Manitoban Liberals came out en masse on Oct. 20 to attend a rally where Justin Trudeau discussed his newly announced bid for the leadership of the federal Liberal party.
Kevin Lamoureux, Liberal MP for Winnipeg North and the only Liberal MP in Manitoba, opened the event with a short discussion on the Liberal party’s need to recruit new members and proselytize loyal Liberal voters in the province.
Lamoureaux stated that a room full of Liberals has been a recent rarity, commenting that he hadn’t seen so many together in a long time. Urging the audience to recruit Liberal supporters, Lamoureaux explained, “If each and every one of us here went out and got five members to go onto the Internet and sign up, what a difference that would make.”
Moments later Trudeau entered like a rock star to blasting music, thunderous clapping, and cheering from hundreds of supporters, bearing striking resemblance to the craze that followed his father, the late Pierre Elliott Trudeau, during his time in the Prime Minister’s chair.
Mention or comparison to his father, however, was not included in his speech, which focused on criticizing the policies of the current Conservative government, especially pertaining to scientific research and the government’s perceived refusal to communicate with its citizens.
“One of the strongest markers of this government [ . . . ] is they’re refusing to listen to people [ . . . ] They’re trying to cut down our access to conversations with parliament, conversations with our MPs, but also they’re trying to cut down our access to conversations about science and facts, because if the facts disagree with them, then it’s time to get rid of the facts.”
Zeroing in on the impending closure of the Experimental Lakes Area (ELA) in northwestern Ontario, Trudeau commented that the Harper government, which had previously injected $1 million into the ELA, was now turning against the program because “continued research into environment and pollution keeps getting in the way of their short-term, short-sighted agenda.”
“This federal government,” Trudeau continued, “in it’s upcoming budget will spend somewhere in the neighbourhood of $276 billion. Up against that, the ELA program costs about $2 million every year.”

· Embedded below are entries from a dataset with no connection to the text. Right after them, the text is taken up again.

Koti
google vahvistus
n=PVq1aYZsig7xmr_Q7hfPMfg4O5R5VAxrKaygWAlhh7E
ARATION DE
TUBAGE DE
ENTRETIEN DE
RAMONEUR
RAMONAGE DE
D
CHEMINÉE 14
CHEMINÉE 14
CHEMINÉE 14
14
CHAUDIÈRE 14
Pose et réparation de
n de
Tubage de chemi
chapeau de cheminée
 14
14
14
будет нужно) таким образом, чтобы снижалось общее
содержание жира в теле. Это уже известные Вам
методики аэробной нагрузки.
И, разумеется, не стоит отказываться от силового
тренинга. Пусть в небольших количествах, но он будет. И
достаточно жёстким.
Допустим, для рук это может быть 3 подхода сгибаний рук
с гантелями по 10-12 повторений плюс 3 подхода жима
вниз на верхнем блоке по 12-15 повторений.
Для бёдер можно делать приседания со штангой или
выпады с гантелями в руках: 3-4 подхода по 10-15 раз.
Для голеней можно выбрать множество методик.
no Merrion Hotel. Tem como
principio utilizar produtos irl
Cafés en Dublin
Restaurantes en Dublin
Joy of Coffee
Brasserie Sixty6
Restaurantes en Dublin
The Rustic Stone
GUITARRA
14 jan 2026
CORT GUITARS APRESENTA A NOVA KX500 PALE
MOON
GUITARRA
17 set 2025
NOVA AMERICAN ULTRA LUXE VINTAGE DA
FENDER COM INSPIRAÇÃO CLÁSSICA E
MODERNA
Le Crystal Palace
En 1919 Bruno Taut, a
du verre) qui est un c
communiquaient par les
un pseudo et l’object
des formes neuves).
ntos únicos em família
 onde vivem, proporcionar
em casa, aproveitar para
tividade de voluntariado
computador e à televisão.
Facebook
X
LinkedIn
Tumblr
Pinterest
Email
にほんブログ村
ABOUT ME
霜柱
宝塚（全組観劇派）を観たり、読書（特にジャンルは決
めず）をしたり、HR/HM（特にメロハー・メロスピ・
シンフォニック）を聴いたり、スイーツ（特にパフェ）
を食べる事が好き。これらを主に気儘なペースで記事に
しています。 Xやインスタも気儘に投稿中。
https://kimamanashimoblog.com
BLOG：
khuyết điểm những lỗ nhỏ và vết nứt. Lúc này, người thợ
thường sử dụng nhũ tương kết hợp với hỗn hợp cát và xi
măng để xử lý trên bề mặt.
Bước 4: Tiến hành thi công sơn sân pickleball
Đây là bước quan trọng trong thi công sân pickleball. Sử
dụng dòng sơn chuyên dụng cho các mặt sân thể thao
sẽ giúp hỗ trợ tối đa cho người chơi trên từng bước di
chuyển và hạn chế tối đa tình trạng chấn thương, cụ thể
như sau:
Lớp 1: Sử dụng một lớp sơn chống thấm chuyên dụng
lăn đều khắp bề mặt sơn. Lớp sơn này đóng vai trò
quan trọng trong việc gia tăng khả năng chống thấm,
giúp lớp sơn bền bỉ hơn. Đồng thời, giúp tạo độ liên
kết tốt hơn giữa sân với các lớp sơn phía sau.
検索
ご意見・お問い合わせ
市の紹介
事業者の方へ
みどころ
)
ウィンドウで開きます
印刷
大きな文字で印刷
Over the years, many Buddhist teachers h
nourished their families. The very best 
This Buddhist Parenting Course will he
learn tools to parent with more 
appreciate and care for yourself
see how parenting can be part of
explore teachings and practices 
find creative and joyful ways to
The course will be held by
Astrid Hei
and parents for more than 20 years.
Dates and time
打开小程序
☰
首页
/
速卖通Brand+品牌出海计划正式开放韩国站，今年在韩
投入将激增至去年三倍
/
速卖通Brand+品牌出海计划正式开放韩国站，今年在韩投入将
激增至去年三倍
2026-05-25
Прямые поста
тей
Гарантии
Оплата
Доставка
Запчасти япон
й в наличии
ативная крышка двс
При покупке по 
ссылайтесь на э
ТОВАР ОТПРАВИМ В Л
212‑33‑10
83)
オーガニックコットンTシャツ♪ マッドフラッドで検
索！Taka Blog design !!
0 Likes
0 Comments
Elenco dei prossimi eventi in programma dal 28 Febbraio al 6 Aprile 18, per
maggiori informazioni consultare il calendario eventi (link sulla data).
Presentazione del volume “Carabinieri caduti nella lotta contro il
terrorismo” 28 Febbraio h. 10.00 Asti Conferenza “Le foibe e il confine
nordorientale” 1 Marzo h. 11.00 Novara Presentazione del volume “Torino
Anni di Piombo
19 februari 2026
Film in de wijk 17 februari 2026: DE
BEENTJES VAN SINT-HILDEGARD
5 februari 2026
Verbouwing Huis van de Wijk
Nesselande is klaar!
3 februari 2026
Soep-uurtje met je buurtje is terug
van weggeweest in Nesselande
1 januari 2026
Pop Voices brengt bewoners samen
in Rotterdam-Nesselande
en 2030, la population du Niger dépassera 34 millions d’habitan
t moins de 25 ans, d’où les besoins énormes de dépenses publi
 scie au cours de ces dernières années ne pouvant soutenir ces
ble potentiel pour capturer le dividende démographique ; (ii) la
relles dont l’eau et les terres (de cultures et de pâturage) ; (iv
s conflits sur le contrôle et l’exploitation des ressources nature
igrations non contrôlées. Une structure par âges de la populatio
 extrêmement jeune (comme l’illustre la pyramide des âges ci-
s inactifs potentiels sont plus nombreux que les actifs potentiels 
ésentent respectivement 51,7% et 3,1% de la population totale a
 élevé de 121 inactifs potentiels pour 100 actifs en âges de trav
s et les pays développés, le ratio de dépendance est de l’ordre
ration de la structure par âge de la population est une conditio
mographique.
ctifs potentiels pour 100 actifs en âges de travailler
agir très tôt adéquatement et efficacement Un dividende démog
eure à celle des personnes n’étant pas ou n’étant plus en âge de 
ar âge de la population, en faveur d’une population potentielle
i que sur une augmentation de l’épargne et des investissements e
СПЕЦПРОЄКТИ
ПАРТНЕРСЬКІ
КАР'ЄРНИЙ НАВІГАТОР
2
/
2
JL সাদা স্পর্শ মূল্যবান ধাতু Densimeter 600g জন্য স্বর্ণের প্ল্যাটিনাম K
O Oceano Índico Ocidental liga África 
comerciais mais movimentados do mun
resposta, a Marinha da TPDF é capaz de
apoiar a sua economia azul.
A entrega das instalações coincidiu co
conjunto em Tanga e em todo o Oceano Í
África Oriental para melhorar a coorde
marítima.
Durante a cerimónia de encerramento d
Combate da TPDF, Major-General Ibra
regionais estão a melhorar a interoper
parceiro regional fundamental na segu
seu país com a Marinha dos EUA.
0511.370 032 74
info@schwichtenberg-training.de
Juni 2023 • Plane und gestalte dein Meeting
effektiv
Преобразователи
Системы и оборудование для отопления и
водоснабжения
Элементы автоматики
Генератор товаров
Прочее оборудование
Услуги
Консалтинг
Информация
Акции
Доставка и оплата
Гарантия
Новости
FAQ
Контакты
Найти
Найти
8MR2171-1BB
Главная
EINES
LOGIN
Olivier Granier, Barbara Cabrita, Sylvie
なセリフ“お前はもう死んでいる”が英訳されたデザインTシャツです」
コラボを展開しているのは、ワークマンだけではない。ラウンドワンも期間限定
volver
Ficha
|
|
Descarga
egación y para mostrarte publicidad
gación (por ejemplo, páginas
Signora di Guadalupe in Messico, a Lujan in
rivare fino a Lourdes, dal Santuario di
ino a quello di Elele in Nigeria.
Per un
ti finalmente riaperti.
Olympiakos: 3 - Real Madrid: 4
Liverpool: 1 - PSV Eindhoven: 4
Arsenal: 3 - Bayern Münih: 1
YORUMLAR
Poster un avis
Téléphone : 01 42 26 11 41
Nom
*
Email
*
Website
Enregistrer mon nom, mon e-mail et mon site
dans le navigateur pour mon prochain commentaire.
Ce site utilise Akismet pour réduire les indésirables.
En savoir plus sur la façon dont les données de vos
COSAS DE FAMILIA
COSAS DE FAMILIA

Trudeau also briefly touched upon the Conservative government’s closing of the National Research Council buildings in Winnipeg, and shutting down of Agriculture Canada research at the University of Manitoba.
Trudeau did not hold back on his critiques of Prime Minister Harper’s personal style of governance, arguing that it was against the values of democracy and of Canadians.
“Steven Harper thinks that when he is Prime Minister he doesn’t just get to tell everyone what to do, he doesn’t just get to tell everybody what the rules are, he also gets to tell everyone what to think [ . . . ] and he’s not that smart.”
Remarks about the New Democratic Party (NDP) were brief, with Trudeau only commenting that the NDP has “chosen to go down a similar path” to that of the Conservatives.
Trudeau argued that, in picking Thomas Mulcair as federal party leader, the NDP had selected an individual who remains “very top-down and very strong and very aggressive like Mr. Harper is [ . . . ] they’re flip-sides of the same coin.”
While Trudeau avoided explaining any of his specific policies or philosophies that he would include in his platform during his speech, he responded to criticisms and questions regarding this later in the day.
Trudeau noted that he was interested in pursuing “real solutions to problems, not band-aids or sound bytes,” which sometimes entails not knowing the answers to every problem at once.
“Someone who says they have all the answers is exactly the kind of politics that people tend to be fed up with,” Trudeau continued.
Trudeau then focused on middle class oriented politics, stating that Canada needs to advance towards making the middle class strong.
“We understand that a strong Canadian economy has to be a strong middle class. That is a very important policy statement that I have made from the very beginning.”
Responding to the question of what he would do to help Canadian students, Trudeau told the Manitoban that he would ensure equal and barrier free access to education for all Canadians.
“Our greatest resource [in Canada] is Canadians ourselves. And our capacity to be well educated, to be able to engage in the knowledge economy, is the one thing that’s going to determine Canada’s success in the coming years.”
Trudeau continued, “When you take a look at our Métis youth, our First Nations youth, there are huge barriers in terms of quality of education that we’re getting. I think it’s absolutely essential that we start investing in quality of education, access to education for all, to make sure that the education that everyone gets in this country is world-class.”
Several prominent Liberals attended the rally including former MP Otto Lang, Senator Maria Chaput, former Winnipeg MP Anita Neville, city councilor Dan Vandal, and leader of the Manitoba Liberal Party John Gerrard, who recently announced his support of Trudeau.
The Liberal leadership campaign begins on Nov. 14 with the vote for new leadership occurring on April 14, 2013.